Here's the math that keyboard shortcut enthusiasts don't want you to see. Let's say a shortcut saves you two seconds compared to using a menu. Let's say you use that shortcut ten times a day. That's twenty seconds per day, about seven minutes per month, roughly an hour and a half per year. Sounds good, right? Except learning the shortcut took fifteen minutes of practice, so the break-even point is after about six weeks. For common shortcuts, this math works beautifully. For obscure shortcuts, you'll recoup your investment sometime around the heat death of the universe.
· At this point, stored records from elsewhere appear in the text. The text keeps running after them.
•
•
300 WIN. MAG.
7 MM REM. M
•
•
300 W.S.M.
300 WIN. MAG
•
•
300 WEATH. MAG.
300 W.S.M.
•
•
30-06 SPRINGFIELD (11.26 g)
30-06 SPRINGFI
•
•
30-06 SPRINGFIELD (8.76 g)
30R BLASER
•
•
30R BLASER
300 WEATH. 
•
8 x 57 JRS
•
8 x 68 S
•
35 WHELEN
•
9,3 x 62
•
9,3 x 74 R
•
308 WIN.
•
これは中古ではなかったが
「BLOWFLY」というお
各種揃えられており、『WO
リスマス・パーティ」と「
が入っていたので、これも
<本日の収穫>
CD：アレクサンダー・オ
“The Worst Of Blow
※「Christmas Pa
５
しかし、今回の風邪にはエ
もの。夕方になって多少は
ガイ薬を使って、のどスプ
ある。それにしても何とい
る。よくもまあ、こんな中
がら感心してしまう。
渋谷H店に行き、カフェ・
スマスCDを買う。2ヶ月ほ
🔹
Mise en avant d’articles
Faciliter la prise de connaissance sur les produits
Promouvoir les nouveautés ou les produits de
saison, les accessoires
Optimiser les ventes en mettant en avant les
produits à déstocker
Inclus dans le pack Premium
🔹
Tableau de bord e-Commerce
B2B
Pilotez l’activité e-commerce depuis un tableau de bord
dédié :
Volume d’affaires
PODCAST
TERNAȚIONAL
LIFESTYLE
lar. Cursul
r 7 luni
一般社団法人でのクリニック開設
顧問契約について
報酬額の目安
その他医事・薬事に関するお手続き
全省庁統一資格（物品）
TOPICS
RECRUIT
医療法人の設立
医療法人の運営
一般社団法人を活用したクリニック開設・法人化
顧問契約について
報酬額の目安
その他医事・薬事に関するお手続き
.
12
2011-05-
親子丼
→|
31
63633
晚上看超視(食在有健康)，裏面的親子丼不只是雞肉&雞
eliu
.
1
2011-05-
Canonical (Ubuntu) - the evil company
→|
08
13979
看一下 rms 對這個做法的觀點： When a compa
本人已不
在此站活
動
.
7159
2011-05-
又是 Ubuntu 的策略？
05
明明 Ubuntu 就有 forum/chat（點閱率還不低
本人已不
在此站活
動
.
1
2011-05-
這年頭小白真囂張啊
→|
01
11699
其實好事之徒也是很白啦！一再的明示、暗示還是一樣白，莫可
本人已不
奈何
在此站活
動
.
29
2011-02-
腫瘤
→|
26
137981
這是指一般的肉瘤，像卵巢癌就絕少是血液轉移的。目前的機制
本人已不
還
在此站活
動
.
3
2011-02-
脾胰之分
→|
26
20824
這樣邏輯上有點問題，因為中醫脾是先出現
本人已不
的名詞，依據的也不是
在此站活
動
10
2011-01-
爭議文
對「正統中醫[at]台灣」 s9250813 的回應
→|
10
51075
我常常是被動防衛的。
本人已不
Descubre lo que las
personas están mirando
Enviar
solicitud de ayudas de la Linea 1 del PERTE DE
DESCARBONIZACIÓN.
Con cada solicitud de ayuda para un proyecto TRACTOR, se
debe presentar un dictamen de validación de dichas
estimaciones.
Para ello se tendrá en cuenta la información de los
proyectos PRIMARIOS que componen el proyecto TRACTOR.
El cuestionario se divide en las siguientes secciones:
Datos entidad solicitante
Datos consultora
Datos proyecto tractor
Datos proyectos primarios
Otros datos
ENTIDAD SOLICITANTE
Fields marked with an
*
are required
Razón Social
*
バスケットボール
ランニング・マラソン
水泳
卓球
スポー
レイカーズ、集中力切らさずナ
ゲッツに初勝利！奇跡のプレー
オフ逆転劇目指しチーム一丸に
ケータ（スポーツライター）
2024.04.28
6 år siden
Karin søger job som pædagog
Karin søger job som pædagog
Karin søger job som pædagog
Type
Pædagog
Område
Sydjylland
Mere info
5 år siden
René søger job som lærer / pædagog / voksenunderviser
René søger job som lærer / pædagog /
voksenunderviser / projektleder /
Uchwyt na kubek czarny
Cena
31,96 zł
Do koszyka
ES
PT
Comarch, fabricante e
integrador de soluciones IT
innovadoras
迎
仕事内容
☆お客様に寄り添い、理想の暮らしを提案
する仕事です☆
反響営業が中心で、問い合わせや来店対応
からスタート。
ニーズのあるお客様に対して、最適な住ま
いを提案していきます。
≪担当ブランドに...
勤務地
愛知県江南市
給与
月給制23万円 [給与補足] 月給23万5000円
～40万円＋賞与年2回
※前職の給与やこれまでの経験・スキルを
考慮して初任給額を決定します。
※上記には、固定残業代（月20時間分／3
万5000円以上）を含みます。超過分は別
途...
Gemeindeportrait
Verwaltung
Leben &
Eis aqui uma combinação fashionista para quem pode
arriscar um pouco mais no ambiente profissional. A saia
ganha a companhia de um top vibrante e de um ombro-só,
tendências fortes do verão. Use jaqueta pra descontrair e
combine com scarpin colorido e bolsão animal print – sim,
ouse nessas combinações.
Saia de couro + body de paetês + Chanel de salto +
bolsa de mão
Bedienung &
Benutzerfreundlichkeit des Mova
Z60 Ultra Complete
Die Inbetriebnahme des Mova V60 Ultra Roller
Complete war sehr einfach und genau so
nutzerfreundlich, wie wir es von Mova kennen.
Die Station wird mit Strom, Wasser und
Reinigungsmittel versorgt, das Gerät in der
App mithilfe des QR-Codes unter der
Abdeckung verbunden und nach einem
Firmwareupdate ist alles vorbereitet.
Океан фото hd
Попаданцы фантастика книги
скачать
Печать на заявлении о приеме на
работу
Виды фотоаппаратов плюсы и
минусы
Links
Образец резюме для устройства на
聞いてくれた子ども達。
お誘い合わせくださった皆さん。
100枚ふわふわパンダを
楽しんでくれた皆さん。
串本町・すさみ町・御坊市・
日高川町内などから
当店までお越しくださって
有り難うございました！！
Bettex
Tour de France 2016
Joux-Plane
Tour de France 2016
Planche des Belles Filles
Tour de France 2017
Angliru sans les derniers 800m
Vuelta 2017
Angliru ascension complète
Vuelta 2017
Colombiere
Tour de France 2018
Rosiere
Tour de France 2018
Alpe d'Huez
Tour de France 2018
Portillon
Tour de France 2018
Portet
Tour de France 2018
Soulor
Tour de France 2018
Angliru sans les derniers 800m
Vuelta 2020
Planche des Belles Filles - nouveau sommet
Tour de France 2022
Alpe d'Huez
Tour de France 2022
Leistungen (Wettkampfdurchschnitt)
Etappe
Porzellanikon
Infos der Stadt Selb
But efficiency isn't really the point, is it? The point is flow. When you know your shortcuts, there's no friction between thought and action. You think "rename this variable" and your fingers press F2 before the thought is fully formed. You think "go to definition" and you're already there. The tool disappears, and you're working directly with the code instead of working with the tool that works with the code. That layer of indirection matters more than the seconds saved.

The Dark Side

The dark side of keyboard shortcut obsession is what happens when you use someone else's computer. You sit down, press your muscle-memory shortcuts, and everything goes wrong. Their IDE is configured differently. Their keybindings are default. They use -- and I say this with the gravity it deserves -- a mouse. You watch them right-click, navigate a menu, and select "Rename Symbol" with the patience of a person who has never known a better way. It takes four seconds. Four seconds! That's four seconds of their life they'll never get back, and you want to tell them, but you also know that proselytizing keyboard shortcuts is the developer equivalent of being a vegan who announces it at every dinner party. So you say nothing, and it costs you more emotional energy than the shortcut would ever save.